** Opening Excerpted data block **

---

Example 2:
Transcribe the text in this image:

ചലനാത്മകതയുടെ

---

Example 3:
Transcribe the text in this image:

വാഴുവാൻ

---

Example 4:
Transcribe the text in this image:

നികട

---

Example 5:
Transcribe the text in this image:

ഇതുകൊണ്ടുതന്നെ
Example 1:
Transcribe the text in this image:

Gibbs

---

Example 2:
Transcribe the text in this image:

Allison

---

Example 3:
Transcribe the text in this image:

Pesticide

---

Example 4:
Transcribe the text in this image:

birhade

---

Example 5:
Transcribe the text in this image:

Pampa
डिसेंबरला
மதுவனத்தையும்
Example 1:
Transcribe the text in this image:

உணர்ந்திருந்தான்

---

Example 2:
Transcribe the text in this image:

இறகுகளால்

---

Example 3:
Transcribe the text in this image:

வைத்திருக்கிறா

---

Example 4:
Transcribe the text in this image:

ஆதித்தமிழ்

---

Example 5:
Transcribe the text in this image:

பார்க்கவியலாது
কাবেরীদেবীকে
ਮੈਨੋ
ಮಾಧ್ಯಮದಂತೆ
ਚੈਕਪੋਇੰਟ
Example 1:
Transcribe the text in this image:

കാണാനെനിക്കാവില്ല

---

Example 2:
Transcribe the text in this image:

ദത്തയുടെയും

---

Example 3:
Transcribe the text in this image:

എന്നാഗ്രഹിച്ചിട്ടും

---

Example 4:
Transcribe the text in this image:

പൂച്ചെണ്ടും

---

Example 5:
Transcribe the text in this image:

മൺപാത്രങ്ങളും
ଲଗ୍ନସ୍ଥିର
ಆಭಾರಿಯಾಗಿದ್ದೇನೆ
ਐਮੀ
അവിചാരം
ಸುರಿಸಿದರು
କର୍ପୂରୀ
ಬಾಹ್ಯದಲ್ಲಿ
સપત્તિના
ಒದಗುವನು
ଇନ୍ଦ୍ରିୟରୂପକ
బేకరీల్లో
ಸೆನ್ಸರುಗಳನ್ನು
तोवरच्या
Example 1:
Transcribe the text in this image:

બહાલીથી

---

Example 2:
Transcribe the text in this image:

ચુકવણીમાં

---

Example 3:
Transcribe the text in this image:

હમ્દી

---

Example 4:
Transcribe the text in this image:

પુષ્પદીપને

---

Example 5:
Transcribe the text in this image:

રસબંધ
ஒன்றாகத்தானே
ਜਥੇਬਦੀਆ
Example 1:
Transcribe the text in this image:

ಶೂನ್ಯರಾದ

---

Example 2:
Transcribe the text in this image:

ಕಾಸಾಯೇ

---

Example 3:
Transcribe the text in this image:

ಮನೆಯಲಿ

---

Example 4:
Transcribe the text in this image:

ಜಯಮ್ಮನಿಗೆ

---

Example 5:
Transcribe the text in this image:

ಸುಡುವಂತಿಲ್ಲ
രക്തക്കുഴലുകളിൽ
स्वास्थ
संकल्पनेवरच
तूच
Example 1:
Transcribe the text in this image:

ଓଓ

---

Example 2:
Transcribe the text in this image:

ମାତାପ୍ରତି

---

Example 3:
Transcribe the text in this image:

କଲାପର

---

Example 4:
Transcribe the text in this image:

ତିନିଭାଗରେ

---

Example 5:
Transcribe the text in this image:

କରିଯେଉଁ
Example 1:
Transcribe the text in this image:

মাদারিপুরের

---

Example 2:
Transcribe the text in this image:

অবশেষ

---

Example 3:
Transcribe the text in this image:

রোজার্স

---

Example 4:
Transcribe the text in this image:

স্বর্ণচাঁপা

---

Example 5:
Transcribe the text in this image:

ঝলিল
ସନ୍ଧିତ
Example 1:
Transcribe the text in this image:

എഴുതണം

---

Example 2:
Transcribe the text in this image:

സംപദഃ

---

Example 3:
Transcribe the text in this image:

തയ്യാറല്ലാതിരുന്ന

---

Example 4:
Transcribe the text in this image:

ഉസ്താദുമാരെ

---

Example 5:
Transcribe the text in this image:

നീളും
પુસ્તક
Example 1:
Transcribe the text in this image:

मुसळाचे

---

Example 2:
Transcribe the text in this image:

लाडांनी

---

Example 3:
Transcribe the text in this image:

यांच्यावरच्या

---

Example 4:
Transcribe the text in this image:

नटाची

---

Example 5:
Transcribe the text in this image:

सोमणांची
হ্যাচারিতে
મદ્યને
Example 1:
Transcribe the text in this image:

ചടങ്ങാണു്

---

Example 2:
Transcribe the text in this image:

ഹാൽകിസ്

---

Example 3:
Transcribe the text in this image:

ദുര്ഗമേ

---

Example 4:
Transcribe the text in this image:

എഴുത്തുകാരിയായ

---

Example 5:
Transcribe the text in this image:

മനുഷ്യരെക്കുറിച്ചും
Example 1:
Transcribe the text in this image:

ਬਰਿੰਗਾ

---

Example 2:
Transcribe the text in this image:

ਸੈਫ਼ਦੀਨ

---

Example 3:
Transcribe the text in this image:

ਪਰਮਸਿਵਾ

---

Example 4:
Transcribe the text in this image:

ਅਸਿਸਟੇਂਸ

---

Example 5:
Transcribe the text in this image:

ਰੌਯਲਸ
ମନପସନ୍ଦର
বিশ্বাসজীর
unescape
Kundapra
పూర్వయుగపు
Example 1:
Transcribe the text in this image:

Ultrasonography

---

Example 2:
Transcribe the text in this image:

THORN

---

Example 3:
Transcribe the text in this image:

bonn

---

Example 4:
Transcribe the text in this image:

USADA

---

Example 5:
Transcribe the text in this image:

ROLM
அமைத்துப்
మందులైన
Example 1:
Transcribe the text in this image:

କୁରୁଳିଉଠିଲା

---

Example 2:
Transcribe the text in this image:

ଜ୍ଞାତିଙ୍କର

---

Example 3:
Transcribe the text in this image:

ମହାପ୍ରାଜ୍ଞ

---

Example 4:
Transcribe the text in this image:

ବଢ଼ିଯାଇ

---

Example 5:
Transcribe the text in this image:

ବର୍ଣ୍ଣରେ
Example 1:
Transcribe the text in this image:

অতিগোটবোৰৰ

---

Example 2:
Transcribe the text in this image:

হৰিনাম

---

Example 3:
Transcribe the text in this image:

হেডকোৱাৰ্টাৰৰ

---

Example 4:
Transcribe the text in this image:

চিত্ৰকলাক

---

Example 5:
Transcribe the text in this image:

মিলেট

** Closing Excerpted data block **

Starting at the first line and ending at the last, restate the material word for word.

---

Example 2:
Transcribe the text in this image:

ചലനാത്മകതയുടെ

---

Example 3:
Transcribe the text in this image:

വാഴുവാൻ

---

Example 4:
Transcribe the text in this image:

നികട

---

Example 5:
Transcribe the text in this image:

ഇതുകൊണ്ടുതന്നെ
Example 1:
Transcribe the text in this image:

Gibbs

---

Example 2:
Transcribe the text in this image:

Allison

---

Example 3:
Transcribe the text in this image:

Pesticide

---

Example 4:
Transcribe the text in this image:

birhade

---

Example 5:
Transcribe the text in this image:

Pampa
डिसेंबरला
மதுவனத்தையும்
Example 1:
Transcribe the text in this image:

உணர்ந்திருந்தான்

---

Example 2:
Transcribe the text in this image:

இறகுகளால்

---

Example 3:
Transcribe the text in this image:

வைத்திருக்கிறா

---

Example 4:
Transcribe the text in this image:

ஆதித்தமிழ்

---

Example 5:
Transcribe the text in this image:

பார்க்கவியலாது
কাবেরীদেবীকে
ਮੈਨੋ
ಮಾಧ್ಯಮದಂತೆ
ਚੈਕਪੋਇੰਟ
Example 1:
Transcribe the text in this image:

കാണാനെനിക്കാവില്ല

---

Example 2:
Transcribe the text in this image:

ദത്തയുടെയും

---

Example 3:
Transcribe the text in this image:

എന്നാഗ്രഹിച്ചിട്ടും

---

Example 4:
Transcribe the text in this image:

പൂച്ചെണ്ടും

---

Example 5:
Transcribe the text in this image:

മൺപാത്രങ്ങളും
ଲଗ୍ନସ୍ଥିର
ಆಭಾರಿಯಾಗಿದ್ದೇನೆ
ਐਮੀ
അവിചാരം
ಸುರಿಸಿದರು
କର୍ପୂରୀ
ಬಾಹ್ಯದಲ್ಲಿ
સપત્તિના
ಒದಗುವನು
ଇନ୍ଦ୍ରିୟରୂପକ
బేకరీల్లో
ಸೆನ್ಸರುಗಳನ್ನು
तोवरच्या
Example 1:
Transcribe the text in this image:

બહાલીથી

---

Example 2:
Transcribe the text in this image:

ચુકવણીમાં

---

Example 3:
Transcribe the text in this image:

હમ્દી

---

Example 4:
Transcribe the text in this image:

પુષ્પદીપને

---

Example 5:
Transcribe the text in this image:

રસબંધ
ஒன்றாகத்தானே
ਜਥੇਬਦੀਆ
Example 1:
Transcribe the text in this image:

ಶೂನ್ಯರಾದ

---

Example 2:
Transcribe the text in this image:

ಕಾಸಾಯೇ

---

Example 3:
Transcribe the text in this image:

ಮನೆಯಲಿ

---

Example 4:
Transcribe the text in this image:

ಜಯಮ್ಮನಿಗೆ

---

Example 5:
Transcribe the text in this image:

ಸುಡುವಂತಿಲ್ಲ
രക്തക്കുഴലുകളിൽ
स्वास्थ
संकल्पनेवरच
तूच
Example 1:
Transcribe the text in this image:

ଓଓ

---

Example 2:
Transcribe the text in this image:

ମାତାପ୍ରତି

---

Example 3:
Transcribe the text in this image:

କଲାପର

---

Example 4:
Transcribe the text in this image:

ତିନିଭାଗରେ

---

Example 5:
Transcribe the text in this image:

କରିଯେଉଁ
Example 1:
Transcribe the text in this image:

মাদারিপুরের

---

Example 2:
Transcribe the text in this image:

অবশেষ

---

Example 3:
Transcribe the text in this image:

রোজার্স

---

Example 4:
Transcribe the text in this image:

স্বর্ণচাঁপা

---

Example 5:
Transcribe the text in this image:

ঝলিল
ସନ୍ଧିତ
Example 1:
Transcribe the text in this image:

എഴുതണം

---

Example 2:
Transcribe the text in this image:

സംപദഃ

---

Example 3:
Transcribe the text in this image:

തയ്യാറല്ലാതിരുന്ന

---

Example 4:
Transcribe the text in this image:

ഉസ്താദുമാരെ

---

Example 5:
Transcribe the text in this image:

നീളും
પુસ્તક
Example 1:
Transcribe the text in this image:

मुसळाचे

---

Example 2:
Transcribe the text in this image:

लाडांनी

---

Example 3:
Transcribe the text in this image:

यांच्यावरच्या

---

Example 4:
Transcribe the text in this image:

नटाची

---

Example 5:
Transcribe the text in this image:

सोमणांची
হ্যাচারিতে
મદ્યને
Example 1:
Transcribe the text in this image:

ചടങ്ങാണു്

---

Example 2:
Transcribe the text in this image:

ഹാൽകിസ്

---

Example 3:
Transcribe the text in this image:

ദുര്ഗമേ

---

Example 4:
Transcribe the text in this image:

എഴുത്തുകാരിയായ

---

Example 5:
Transcribe the text in this image:

മനുഷ്യരെക്കുറിച്ചും
Example 1:
Transcribe the text in this image:

ਬਰਿੰਗਾ

---

Example 2:
Transcribe the text in this image:

ਸੈਫ਼ਦੀਨ

---

Example 3:
Transcribe the text in this image:

ਪਰਮਸਿਵਾ

---

Example 4:
Transcribe the text in this image:

ਅਸਿਸਟੇਂਸ

---

Example 5:
Transcribe the text in this image:

ਰੌਯਲਸ
ମନପସନ୍ଦର
বিশ্বাসজীর
unescape
Kundapra
పూర్వయుగపు
Example 1:
Transcribe the text in this image:

Ultrasonography

---

Example 2:
Transcribe the text in this image:

THORN

---

Example 3:
Transcribe the text in this image:

bonn

---

Example 4:
Transcribe the text in this image:

USADA

---

Example 5:
Transcribe the text in this image:

ROLM
அமைத்துப்
మందులైన
Example 1:
Transcribe the text in this image:

କୁରୁଳିଉଠିଲା

---

Example 2:
Transcribe the text in this image:

ଜ୍ଞାତିଙ୍କର

---

Example 3:
Transcribe the text in this image:

ମହାପ୍ରାଜ୍ଞ

---

Example 4:
Transcribe the text in this image:

ବଢ଼ିଯାଇ

---

Example 5:
Transcribe the text in this image:

ବର୍ଣ୍ଣରେ
Example 1:
Transcribe the text in this image:

অতিগোটবোৰৰ

---

Example 2:
Transcribe the text in this image:

হৰিনাম

---

Example 3:
Transcribe the text in this image:

হেডকোৱাৰ্টাৰৰ

---

Example 4:
Transcribe the text in this image:

চিত্ৰকলাক

---

Example 5:
Transcribe the text in this image:

মিলেট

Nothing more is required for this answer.